Problem to work on:
The response should contain only those lines of the entries below that include the string "scale".

(Records excerpted from a collection)
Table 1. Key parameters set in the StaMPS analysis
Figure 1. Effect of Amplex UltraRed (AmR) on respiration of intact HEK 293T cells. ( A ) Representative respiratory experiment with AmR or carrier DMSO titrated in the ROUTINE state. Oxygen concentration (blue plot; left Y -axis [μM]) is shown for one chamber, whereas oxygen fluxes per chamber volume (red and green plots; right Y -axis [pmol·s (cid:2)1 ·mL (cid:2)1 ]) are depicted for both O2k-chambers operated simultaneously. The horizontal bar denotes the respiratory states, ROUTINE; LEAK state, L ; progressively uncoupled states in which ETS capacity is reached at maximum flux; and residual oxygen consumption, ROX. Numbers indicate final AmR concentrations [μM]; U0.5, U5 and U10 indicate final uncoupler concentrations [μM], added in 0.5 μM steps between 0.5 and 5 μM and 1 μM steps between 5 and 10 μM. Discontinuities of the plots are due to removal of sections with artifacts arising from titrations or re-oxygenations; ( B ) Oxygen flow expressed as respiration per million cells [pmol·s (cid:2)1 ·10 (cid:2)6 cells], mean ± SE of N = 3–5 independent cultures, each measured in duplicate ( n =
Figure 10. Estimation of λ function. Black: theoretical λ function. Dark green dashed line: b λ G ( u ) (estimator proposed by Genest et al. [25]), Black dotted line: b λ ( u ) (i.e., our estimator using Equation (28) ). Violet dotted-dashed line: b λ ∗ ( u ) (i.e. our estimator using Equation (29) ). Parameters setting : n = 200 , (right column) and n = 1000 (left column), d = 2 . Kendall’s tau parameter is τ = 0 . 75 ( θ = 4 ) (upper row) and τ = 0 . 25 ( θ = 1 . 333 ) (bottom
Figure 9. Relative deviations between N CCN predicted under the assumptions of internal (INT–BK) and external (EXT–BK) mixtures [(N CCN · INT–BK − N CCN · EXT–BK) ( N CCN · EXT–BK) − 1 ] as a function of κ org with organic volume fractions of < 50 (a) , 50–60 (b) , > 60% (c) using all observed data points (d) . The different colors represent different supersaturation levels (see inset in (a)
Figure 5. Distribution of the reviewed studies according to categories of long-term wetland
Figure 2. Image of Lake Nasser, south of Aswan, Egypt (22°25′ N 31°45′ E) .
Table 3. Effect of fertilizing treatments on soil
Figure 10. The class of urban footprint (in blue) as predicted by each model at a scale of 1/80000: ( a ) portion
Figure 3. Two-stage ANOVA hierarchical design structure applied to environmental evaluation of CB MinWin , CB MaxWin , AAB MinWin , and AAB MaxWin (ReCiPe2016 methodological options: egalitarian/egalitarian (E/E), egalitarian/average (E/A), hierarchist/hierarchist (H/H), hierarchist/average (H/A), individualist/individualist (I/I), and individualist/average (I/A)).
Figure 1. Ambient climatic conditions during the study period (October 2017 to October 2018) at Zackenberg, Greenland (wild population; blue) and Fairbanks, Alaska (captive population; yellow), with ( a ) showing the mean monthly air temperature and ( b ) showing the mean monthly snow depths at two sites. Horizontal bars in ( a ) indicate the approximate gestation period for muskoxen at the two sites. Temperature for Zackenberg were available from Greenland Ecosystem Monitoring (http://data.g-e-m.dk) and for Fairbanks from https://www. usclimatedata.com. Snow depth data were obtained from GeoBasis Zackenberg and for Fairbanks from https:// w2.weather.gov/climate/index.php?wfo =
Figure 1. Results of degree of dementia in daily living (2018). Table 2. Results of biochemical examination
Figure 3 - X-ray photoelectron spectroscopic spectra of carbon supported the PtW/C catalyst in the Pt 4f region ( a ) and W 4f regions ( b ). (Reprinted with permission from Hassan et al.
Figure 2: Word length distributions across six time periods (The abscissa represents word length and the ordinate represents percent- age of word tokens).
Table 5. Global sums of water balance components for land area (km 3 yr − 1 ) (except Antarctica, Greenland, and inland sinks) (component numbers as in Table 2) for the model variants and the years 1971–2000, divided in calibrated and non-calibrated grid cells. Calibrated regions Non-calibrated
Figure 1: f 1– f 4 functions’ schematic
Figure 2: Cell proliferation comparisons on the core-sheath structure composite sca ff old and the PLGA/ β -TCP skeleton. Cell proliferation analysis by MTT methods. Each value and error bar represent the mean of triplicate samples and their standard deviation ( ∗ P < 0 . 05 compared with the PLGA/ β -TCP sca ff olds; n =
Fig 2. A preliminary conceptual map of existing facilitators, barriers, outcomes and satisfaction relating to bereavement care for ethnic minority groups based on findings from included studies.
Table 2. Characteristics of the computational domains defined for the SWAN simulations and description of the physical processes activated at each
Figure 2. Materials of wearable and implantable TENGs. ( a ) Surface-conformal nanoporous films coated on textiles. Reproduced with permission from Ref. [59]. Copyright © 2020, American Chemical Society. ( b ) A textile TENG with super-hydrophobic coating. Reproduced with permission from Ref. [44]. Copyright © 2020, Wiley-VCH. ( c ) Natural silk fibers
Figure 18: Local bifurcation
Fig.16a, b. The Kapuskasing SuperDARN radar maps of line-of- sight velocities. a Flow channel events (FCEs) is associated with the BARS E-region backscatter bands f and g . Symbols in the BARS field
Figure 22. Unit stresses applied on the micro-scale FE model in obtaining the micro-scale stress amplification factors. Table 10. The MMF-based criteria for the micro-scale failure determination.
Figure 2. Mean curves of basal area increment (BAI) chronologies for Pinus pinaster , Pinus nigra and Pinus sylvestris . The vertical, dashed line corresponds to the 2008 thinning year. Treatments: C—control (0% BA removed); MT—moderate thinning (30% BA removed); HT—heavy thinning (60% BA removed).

Answer space:
Figure 10. The class of urban footprint (in blue) as predicted by each model at a scale of 1/80000: ( a ) portion
Figure 22. Unit stresses applied on the micro-scale FE model in obtaining the micro-scale stress amplification factors. Table 10. The MMF-based criteria for the micro-scale failure determination.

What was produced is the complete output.